#### TASK OBJECTIVE
Copy out the rows below, swapping "top-left" for "upper-left" and keeping everything else the same. Leave the pictures out of your answer.

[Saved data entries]
◇ ◇ ◇

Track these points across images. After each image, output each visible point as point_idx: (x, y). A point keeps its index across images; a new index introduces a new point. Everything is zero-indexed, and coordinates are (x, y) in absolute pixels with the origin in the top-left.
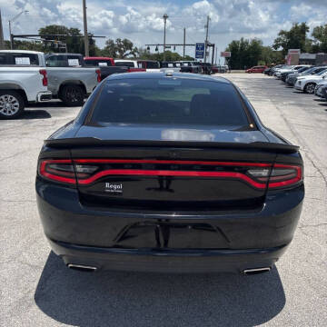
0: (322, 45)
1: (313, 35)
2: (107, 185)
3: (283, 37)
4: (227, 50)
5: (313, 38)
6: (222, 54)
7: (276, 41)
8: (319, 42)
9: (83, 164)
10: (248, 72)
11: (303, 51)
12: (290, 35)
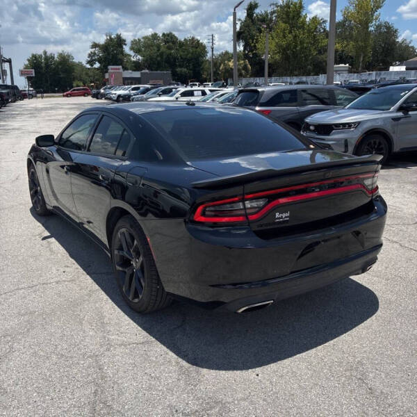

◇ ◇ ◇

#### WRITTEN ANSWER
Track these points across images. After each image, output each visible point as point_idx: (x, y). A point keeps its index across images; a new index introduces a new point. Everything is zero-indexed, and coordinates are (x, y) in absolute pixels with the origin in the upper-left.
0: (322, 45)
1: (313, 35)
2: (107, 185)
3: (283, 37)
4: (227, 50)
5: (313, 38)
6: (222, 54)
7: (276, 41)
8: (319, 42)
9: (83, 164)
10: (248, 72)
11: (303, 51)
12: (290, 35)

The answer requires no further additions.